# new garage



## machinemud (Jul 21, 2010)

i just add picture of my new garage set up that i just paint with the columbia colors !


----------



## gotmud (Mar 21, 2011)

Looks good, I think that deserves a t-shirt!


----------



## gazman (Apr 29, 2011)

I think that someone has an obsession.:whistling2:
There are far worse addictions though.

if I was to paint my shed the same color as my tools it would cost to much. Gold paint is to expensive.


----------



## PrecisionTaping (Feb 2, 2012)

Holy crap!
If only my tools and office were that clean!!
Unfortunately my tools are always being used and my trucks always on the road.
Hehe! :laughing:


----------



## Mudshark (Feb 8, 2009)

Wow - Machinemud you are very well organized - nice tools.

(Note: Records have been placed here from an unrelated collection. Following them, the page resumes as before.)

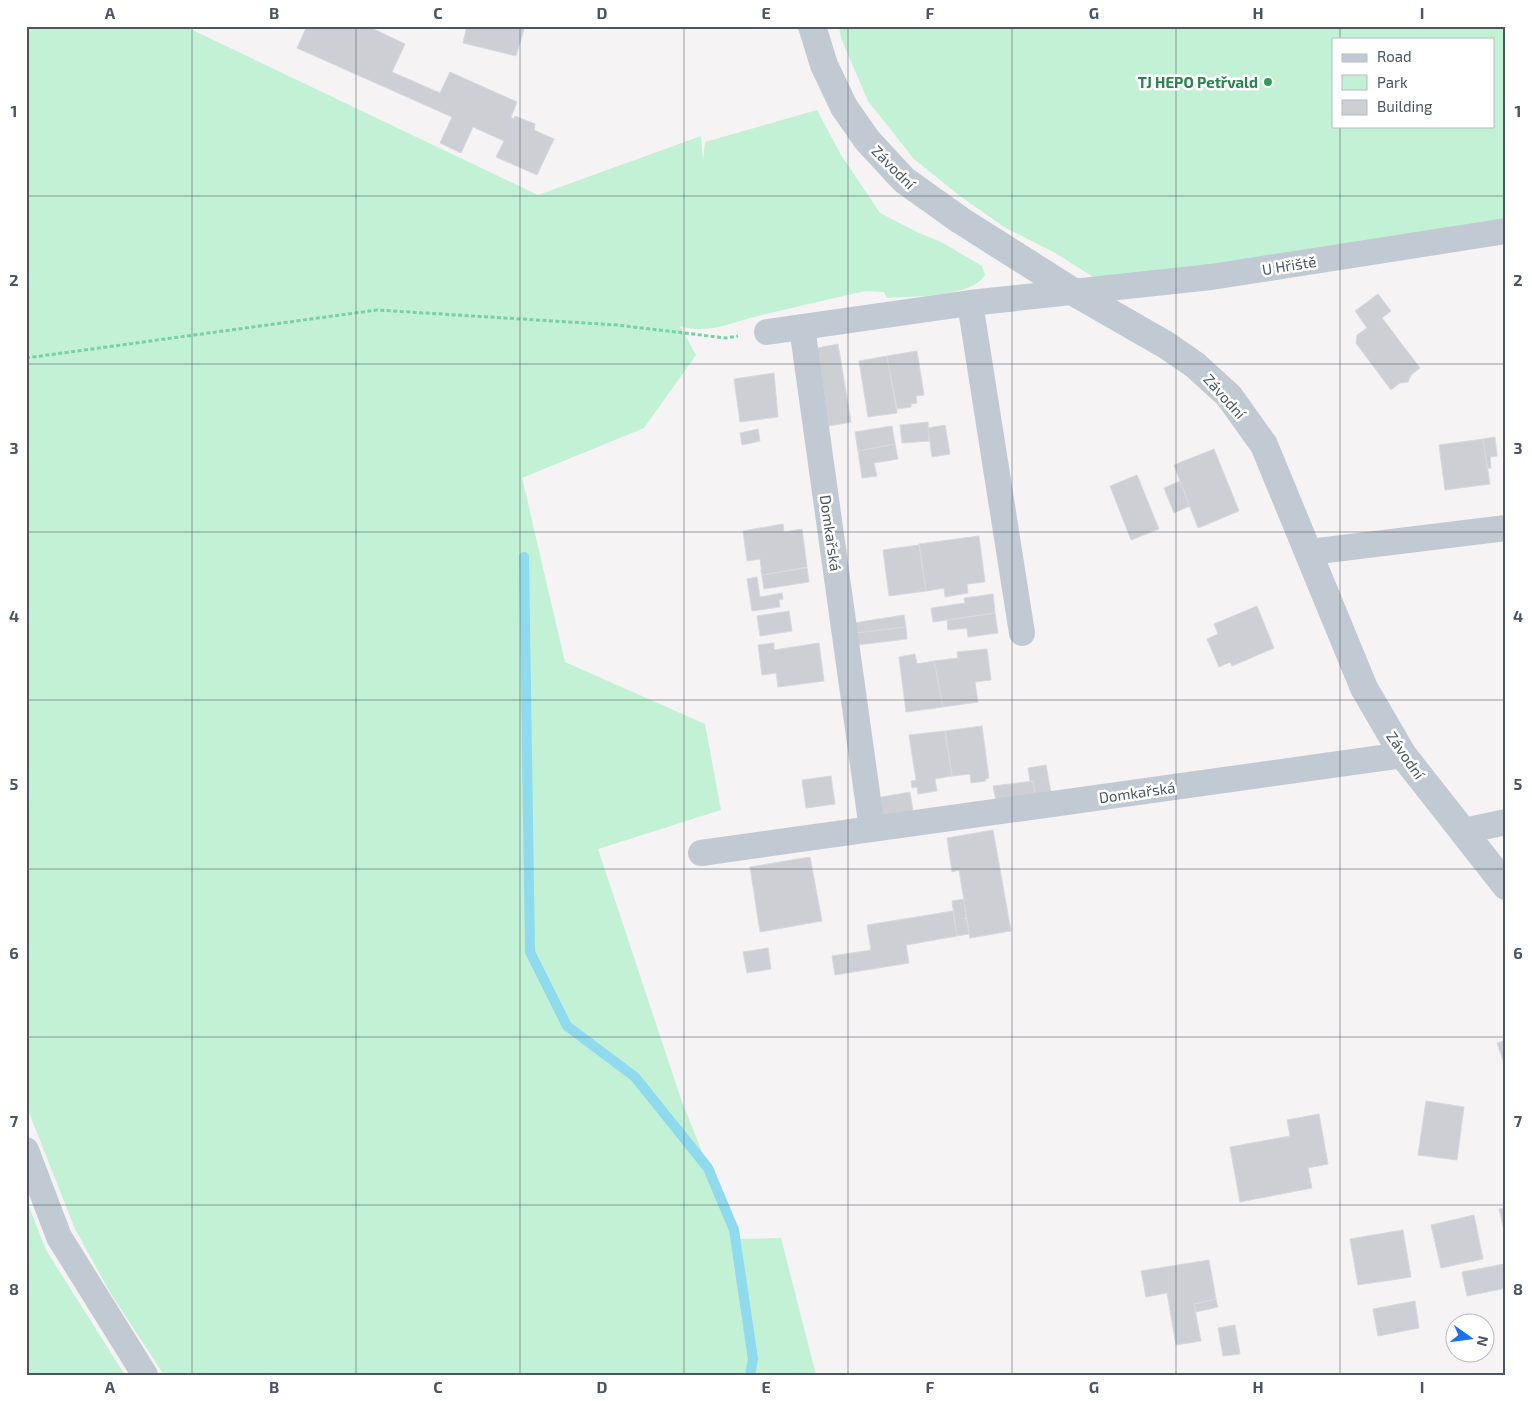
<svg xmlns="http://www.w3.org/2000/svg" width="1532" height="1401" font-family="'Exo 2',sans-serif">
<style>
.green{fill:#c3f1d5;fill-rule:evenodd}
.lines{fill:none;stroke-linecap:round;stroke-linejoin:round}
.stream{stroke:#90daee;stroke-width:10}
.building{fill:#cdcfd5;stroke:#d7d9de}
.path{stroke:#7ad0a6;stroke-width:3;stroke-dasharray:4 2.5;stroke-linecap:butt}
.minor{stroke:#c1cad2;stroke-width:26}
.tertiary{stroke:#c1cad2;stroke-width:28}
.grid{fill:none;stroke:#4a5661;stroke-width:1;stroke-opacity:0.55}
.leisure-dot{fill:#2e9e5b;stroke:#fff;stroke-width:2}
.labels{text-anchor:middle;dominant-baseline:central;stroke-width:5;stroke-linejoin:round;paint-order:stroke}
.leisure-label{font-size:15px;font-weight:bold;fill:#27864d;stroke:#fff;text-anchor:end}
.street-label{font-size:15px;fill:#4a5661;stroke:#fff}
.neatline{fill:none;stroke:#4a5661;stroke-width:2}
.grid-label{font-size:16px;text-anchor:middle;font-weight:bold;fill:#4a5661}
</style>
<rect width="100%" height="100%" fill="#f5f3f3"/>
<path class="green" d="M26 26H184L538 195 701 136 703 161 705 142 817 110 841 155 880 213 917 232 941 242 982 266 985 275C971 298 912 296 887 298L884 292 866 291C830 299 794 307 758 316 732 322 707 335 680 326L696 355 644 428 522 478 565 662 705 724 721 810 598 849 682 1102 737 1239 781 1238 816 1375H164L111 1294 75 1229 26 1105Z
M839 26H1506V222L1101 282 1057 254 1004 227 960 196 914 159 868 101 841 38ZM1333 39H1493V126H1333Z
M26 1199 46 1250 125 1375H26Z"/>
<g class="lines">
<path class="stream" d="M524 557 530 952 567 1026 635 1077 708 1168 734 1230 753 1359 750 1375"/>
</g>
<path class="building" d="M307 26H367L405 44 392 72 440 93 450 72 517 102 511 117 514 119 515 116 535 124 534 130 554 139 537 175 496 157 504 141 473 127 461 153 440 143 452 117 297 48Z
M467 26H513L524 29 516 56 463 43Z
M1378 294 1391 311 1382 318 1420 368 1411 375 1408 382 1400 383 1391 390 1356 343 1357 335 1367 328 1355 311Z
M838 344 851 422 829 426 817 348Z
M917 351 924 395 916 396 917 403 911 404V407L897 409 887 356Z
M887 356 897 413 868 417 859 361Z
M774 373 778 417 740 422 734 379Z
M928 422 929 441 902 443 900 425Z
M945 425 950 454 932 457 928 428Z
M892 426 895 444 858 451 855 432Z
M758 429 760 441 742 445 740 433Z
M1495 437 1497 456 1490 457 1491 468H1487L1483 439Z
M1483 439 1490 484 1445 490 1439 445Z
M895 444 898 459 874 463 877 476 862 478 858 451Z
M1214 449 1239 511 1198 528 1174 465Z
M1137 475 1159 529 1131 540 1110 486Z
M1180 481 1190 506 1174 513 1164 488Z
M783 524 784 532 802 529 807 567 762 575 760 559 747 561 743 531Z
M979 536 985 582 967 584 968 593 945 597 944 588 926 591 919 544Z
M919 545 926 591 889 596 883 550Z
M807 568 809 582 764 589 761 570 762 575Z
M757 577 760 597 782 593 783 599 779 600 780 607 752 611 747 579Z
M993 594 995 613 933 622 931 608 965 603 964 598Z
M1257 606 1274 648 1232 666 1230 662 1219 667 1207 639 1218 634 1214 624Z
M789 611 792 631 760 636 757 616Z
M995 613 998 633 968 637 967 628 948 630 947 620Z
M904 615 906 627 855 633 854 623Z
M906 627 907 639 857 645 855 633Z
M774 643V650L819 643 824 681 778 687 776 673 762 675 758 645Z
M987 649 991 680 975 682 978 702 943 707 934 661 958 658 957 652Z
M915 654 917 664 934 661 943 707 906 712 899 657Z
M982 726 989 778 986 779V781L971 783 970 774 952 776 945 731Z
M945 731 952 776 935 779 937 791 918 794 917 787 912 788 911 781 916 780 909 735Z
M1046 765 1051 793 1035 795 1033 781H1030L1028 768Z
M831 776 835 804 806 808 802 780Z
M1033 781 1035 795 996 801 993 786Z
M910 792 913 811 879 817 876 798Z
M993 830 1011 931 970 938 959 870 952 872 947 838Z
M810 857 822 921 760 932 750 867Z
M964 899 966 917 964 919H967L969 934 957 936 952 901Z
M953 911 957 936 906 945 909 963 835 975 832 956 871 950 867 925Z
M768 948 771 969 747 973 743 952Z
M1506 1040V1069L1497 1043Z
M1426 1101 1464 1107 1457 1160 1418 1155Z
M1319 1114 1328 1164 1308 1168 1312 1188 1240 1202 1230 1147 1290 1136 1287 1120Z
M1506 1208V1234H1505L1499 1209Z
M1474 1215 1483 1259 1441 1268 1431 1225Z
M1403 1230 1411 1277 1358 1285 1350 1239Z
M1209 1260 1216 1299 1194 1304 1201 1341 1176 1345 1167 1293 1146 1297 1141 1271Z
M1504 1264 1506 1288 1467 1296 1462 1272Z
M1216 1299 1218 1307 1196 1312 1194 1304Z
M1415 1301 1419 1328 1378 1336 1373 1309Z
M1235 1325 1240 1354 1223 1356 1218 1328Z"/>
<g class="lines">
<path class="path" d="M26 358 377 310 617 325 726 338 738 336"/>
<path class="minor" d="M970 303 1022 633
M802 327 872 829
M767 332 970 303 1211 277 1506 231
M1310 552 1506 528
M1464 831 1506 822
M701 853 1403 755
M26 1150 59 1237 145 1375"/>
<path class="tertiary" d="M812 26 824 65 844 107 867 140 904 180 960 220 1072 291 1166 345 1195 365 1229 396 1264 445 1364 688 1403 755 1506 886"/>
</g>
<path class="grid" d="M192 26V1375M356 26V1375M520 26V1375M684 26V1375M848 26V1375M1012 26V1375M1176 26V1375M1340 26V39M1340 126V1375M26 196H1506M26 364H1506M26 532H1506M26 700H1506M26 869H1506M26 1037H1506M26 1205H1506"/>
<circle class="leisure-dot" cx="1268" cy="82" r="5"/>
<g class="labels">
<g class="leisure-label">
<text x="1258" y="82">TJ HEPO Petřvald</text>
</g>
<g class="street-label">
<text transform="translate(894 167) rotate(45)">Závodní</text>
<text transform="translate(1289 265) rotate(-9)">U Hřiště</text>
<text transform="translate(1225 396) rotate(48)">Závodní</text>
<text transform="translate(831 533) rotate(82)">Domkařská</text>
<text transform="translate(1406 755) rotate(55)">Závodní</text>
<text transform="translate(1137 792) rotate(-8)">Domkařská</text>
</g>
</g>
<rect width="1532" height="1401" fill="none" stroke="#ffffff" stroke-width="55"/>
<rect x="1332" y="38" width="162" height="90" fill="#ffffff" stroke="#b7bbc0"/>
<rect x="1342" y="54" width="25" height="8" fill="#c1cad2" stroke="#b7bbc0"/>
<text x="1377" y="62" font-size="15" fill="#4a5661">Road</text>
<rect x="1342" y="75" width="25" height="15" fill="#c3f1d5" stroke="#b7bbc0"/>
<text x="1377" y="88" font-size="15" fill="#4a5661">Park</text>
<rect x="1342" y="100" width="25" height="15" fill="#cdcfd5" stroke="#b7bbc0"/>
<text x="1377" y="112" font-size="15" fill="#4a5661">Building</text>
<g transform="translate(1470 1338) rotate(104)"><circle r="24" fill="#ffffff" stroke="#b7bbc0"/>
<path d="M0-4L9 19L0 12L-9 19Z" fill="#1a73e8"/>
<text y="-8" font-size="14" font-weight="bold" text-anchor="middle" fill="#4a5661">N</text>
</g>
<rect x="28" y="28" width="1476" height="1346" class="neatline"/>
<g class="grid-label">
<text x="110" y="19">A</text>
<text x="274" y="19">B</text>
<text x="438" y="19">C</text>
<text x="602" y="19">D</text>
<text x="766" y="19">E</text>
<text x="930" y="19">F</text>
<text x="1094" y="19">G</text>
<text x="1258" y="19">H</text>
<text x="1422" y="19">I</text>
<text x="14" y="117">1</text>
<text x="1518" y="117">1</text>
<text x="14" y="286">2</text>
<text x="1518" y="286">2</text>
<text x="14" y="454">3</text>
<text x="1518" y="454">3</text>
<text x="14" y="622">4</text>
<text x="1518" y="622">4</text>
<text x="14" y="790">5</text>
<text x="1518" y="790">5</text>
<text x="14" y="959">6</text>
<text x="1518" y="959">6</text>
<text x="14" y="1127">7</text>
<text x="1518" y="1127">7</text>
<text x="14" y="1295">8</text>
<text x="1518" y="1295">8</text>
<text x="110" y="1393">A</text>
<text x="274" y="1393">B</text>
<text x="438" y="1393">C</text>
<text x="602" y="1393">D</text>
<text x="766" y="1393">E</text>
<text x="930" y="1393">F</text>
<text x="1094" y="1393">G</text>
<text x="1258" y="1393">H</text>
<text x="1422" y="1393">I</text>
</g>
</svg>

I think Columbia would be happy with your choice of color.


----------



## eastex1963 (Nov 6, 2008)

Man that looks great! I'd have it looking like a truck hit it in a day or two! lol. I have a bad habit of just throwing crap everywhere. I think I just gave up years ago trying to keep things organized. With the crew I have it was kinda like "if you can't beat 'em, join 'em". I just got tired of putting things up behind them. Now I make THEM hunt for stuff. Of course I cuss 'em while they're doing it! lol

Hey MM, stupid question I know, but what is that silver thing to the right of the bakers scaffold? Please excuse me, I'm from the sticks...lol.


----------



## machinemud (Jul 21, 2010)

*,*

thanks guys ! the thing is i clean my tools each time i use it ! really easy with the sink in my garage , it took 5 minutes and my tool stay mint condition !


----------



## Mudshark (Feb 8, 2009)

Eastex - I think you are looking at 2 things there. On the top is an telscopic extension ladder and the bottom is a collapsed mini scaffold


----------



## machinemud (Jul 21, 2010)

*.*

mudshark is right , a have a 6 feet yellow baker , next, is a telescopic ladder and a 4 foot baker !


----------



## eastex1963 (Nov 6, 2008)

Ahh! Now I see it. I don't have any bakers. We hang all our own rock so I only have 5x5 frames. The bakers get a little too shaky for my liking with a sheet of 12 over my head on a vault. Thanks for clearing me up on that!


----------



## moore (Dec 2, 2010)

NICE Machinemud:yes: I'd give my left nut for a drinking room of that size..


----------



## PrecisionTaping (Feb 2, 2012)

Extend-A-Planks are badass too!
I have one that looks about the same size.
I used to think they were so expensive until I picked one up used and now I cant go without them. :thumbsup:


----------



## machinemud (Jul 21, 2010)

*,*

Thanks guys for the comments and the few private message , the kitchens cabinet that you see in my garage , i took then on a job i was doing , the guys was about to put them in the container . And no i don't hhave all the columbia tools , since my tools were stolen a couple month ago , the only things that i did not buy back yet is the automatic taper and the 2 inch nail spotter . Everything else i had to buy it again .


----------